Cogito Ergo Sum.

我思う故に我あり

だんだんわかってきた。

 最近、GaucheLISPの2大方言の1つSchemeの処理系。もう1つはCommon LISP)やLISPの本なんかをチラチラ眺めていて、関数型言語の魅力というものが少しずつわかってきた。

 まず最初に、

  • ルールが少ない。

ということ。瑣末な例かもしれないが、予約語1つとっても(例えば、Javaなんかと比べて)かなり少ないと思う。文法規則もシンプル(特にSchemeがそう。Common LISPに関しては正直よくわからない)。
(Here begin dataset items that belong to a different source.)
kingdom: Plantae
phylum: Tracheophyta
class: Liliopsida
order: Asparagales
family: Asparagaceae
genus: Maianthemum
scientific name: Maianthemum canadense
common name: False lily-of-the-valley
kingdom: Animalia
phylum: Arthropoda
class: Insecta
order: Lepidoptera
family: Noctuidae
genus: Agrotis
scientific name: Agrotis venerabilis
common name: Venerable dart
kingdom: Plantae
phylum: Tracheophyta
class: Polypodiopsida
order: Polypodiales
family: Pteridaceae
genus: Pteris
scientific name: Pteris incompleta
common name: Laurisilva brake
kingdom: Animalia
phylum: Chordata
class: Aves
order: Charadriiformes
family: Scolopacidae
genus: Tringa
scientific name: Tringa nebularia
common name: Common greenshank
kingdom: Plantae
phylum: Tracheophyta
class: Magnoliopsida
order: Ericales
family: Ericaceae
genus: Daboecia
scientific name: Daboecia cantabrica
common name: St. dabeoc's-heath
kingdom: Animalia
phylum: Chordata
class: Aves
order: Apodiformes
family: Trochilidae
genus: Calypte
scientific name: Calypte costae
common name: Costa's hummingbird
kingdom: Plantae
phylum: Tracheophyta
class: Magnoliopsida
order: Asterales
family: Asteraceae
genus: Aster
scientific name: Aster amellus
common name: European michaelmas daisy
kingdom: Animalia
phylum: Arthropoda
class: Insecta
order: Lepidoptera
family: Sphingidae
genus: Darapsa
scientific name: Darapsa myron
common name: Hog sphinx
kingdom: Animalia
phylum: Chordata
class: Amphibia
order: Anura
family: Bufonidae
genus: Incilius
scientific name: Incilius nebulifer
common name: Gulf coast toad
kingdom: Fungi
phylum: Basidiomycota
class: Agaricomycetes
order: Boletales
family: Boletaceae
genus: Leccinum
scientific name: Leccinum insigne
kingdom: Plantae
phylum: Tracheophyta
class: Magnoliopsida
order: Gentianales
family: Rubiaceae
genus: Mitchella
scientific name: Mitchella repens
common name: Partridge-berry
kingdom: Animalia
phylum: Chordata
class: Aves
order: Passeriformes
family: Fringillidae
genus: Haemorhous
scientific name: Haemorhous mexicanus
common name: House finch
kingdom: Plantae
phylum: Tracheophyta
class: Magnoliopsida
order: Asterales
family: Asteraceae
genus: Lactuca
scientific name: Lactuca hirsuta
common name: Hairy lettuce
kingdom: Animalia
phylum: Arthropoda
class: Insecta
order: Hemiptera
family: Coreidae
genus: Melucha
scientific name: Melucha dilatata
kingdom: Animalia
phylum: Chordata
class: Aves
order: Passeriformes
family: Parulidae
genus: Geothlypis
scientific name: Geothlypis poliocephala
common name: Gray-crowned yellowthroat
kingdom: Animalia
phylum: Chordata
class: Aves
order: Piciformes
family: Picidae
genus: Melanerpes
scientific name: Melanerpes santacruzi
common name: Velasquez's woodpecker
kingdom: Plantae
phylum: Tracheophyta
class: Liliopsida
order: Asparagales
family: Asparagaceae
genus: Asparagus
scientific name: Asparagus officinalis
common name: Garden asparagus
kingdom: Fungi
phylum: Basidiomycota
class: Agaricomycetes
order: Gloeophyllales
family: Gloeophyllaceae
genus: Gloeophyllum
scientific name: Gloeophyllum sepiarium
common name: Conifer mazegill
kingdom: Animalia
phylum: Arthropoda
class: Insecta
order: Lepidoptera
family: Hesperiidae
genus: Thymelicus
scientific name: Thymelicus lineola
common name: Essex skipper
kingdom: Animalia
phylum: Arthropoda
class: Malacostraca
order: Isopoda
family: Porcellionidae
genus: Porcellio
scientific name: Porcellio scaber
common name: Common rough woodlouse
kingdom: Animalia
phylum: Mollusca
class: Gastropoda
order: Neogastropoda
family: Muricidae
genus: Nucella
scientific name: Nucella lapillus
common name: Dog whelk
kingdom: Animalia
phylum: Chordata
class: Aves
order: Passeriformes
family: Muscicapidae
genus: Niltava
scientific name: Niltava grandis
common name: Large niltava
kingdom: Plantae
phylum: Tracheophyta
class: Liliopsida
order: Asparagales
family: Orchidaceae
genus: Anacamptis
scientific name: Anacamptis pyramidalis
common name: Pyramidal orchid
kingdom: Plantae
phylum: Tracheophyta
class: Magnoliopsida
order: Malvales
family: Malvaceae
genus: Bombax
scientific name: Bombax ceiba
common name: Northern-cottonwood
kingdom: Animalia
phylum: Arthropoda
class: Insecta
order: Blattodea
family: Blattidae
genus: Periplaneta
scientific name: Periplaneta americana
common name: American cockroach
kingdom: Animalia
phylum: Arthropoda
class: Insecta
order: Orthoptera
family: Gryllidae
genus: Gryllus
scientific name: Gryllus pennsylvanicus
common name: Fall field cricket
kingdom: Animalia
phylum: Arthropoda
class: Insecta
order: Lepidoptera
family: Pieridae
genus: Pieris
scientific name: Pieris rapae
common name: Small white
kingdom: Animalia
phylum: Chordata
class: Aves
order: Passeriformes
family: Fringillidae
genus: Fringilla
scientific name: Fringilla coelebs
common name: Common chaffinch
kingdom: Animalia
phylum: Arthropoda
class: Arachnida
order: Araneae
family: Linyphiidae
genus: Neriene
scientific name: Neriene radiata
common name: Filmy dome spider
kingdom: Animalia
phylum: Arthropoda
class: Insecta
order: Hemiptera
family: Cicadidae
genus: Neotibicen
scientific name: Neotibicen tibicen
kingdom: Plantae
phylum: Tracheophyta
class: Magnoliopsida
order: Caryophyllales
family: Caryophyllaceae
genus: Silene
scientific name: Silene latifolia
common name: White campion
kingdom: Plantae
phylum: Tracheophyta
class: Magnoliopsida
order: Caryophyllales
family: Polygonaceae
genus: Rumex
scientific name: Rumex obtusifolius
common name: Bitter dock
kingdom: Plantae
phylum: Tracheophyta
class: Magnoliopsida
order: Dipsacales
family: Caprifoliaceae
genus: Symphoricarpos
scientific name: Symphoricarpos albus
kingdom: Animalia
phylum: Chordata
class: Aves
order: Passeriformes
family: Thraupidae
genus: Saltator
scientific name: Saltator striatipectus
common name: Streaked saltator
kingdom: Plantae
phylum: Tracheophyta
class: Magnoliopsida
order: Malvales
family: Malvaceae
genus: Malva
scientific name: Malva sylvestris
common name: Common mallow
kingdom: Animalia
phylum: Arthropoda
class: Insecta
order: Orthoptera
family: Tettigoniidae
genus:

自分を制限するものが少ない、というのは「プログラミングを通して自分自身を自由に表現したい」というようなハッカー気質に合っているのではないかと思う。

 それから、

  • LISPの扱うListというデータ構造(ちなみに、LISPはLISt Processing languageの略で、「Listを扱う言語」)が、単純なデータ構造のわりに複雑な階層構造をもったデータも表現できること(リストの入れ子、つまり「リストのリスト」が可能なため)。

しかも、

  • そのある程度複雑な構造をもつデータから、「リストの先頭要素を取り出す」「先頭要素を除いた残りのリストを取り出す」というたった2つの操作だけで、どんなデータも取り出せること。
  • その処理を関数の再帰呼び出しというかたちでシンプルに記述できること(リストそのものが再帰的な構造をしているため)。

といった辺りがまたハッカー魂をくすぐるのだろう。

 その他に、

  • 処理とデータが同一の形式をとっているので、本質的に処理とデータを区別する必要がないこと。

つまり、

  • 処理そのものをデータとして扱えるわけで、プログラムでプログラムを生み出せること(こういうのを「メタプログラミング」って言うの?)。
  • インタプリタ形式の動的言語なので、「評価」した時点で意味を成すのであれば何でもOK、というような、(静的言語の観点から見ればかなり)トリッキーな記述が可能なこと(悪く言えば「終わり良ければ全て良し」「結果オーライ」みたいなものだから、プログラミング初心者には向かないかもしれないが…)。

 といった辺りもそりゃ、ハッカーとまでいかなくても、プログラマ魂をくすぐるよね。

 あと最近気がついたのは、

  • 副作用のないミニ関数の組み合わせとして複雑な処理を実現する、という感覚が、UNIX/LinuxMS-DOSコマンドラインで、いくつかのミニプログラムをパイプやリダイレクトで結びつけて一発で(ちょっと)複雑な処理を実現する感覚とよく似ている、ということ。

LISPをバリバリ使うような人は普段UNIX/Linuxを使っているような人ではないかと思うので(純粋に偏見ですが…)、UNIX文化にドップリ浸かっている人にこそLISPのそういう部分がアピールするのではないかと思う。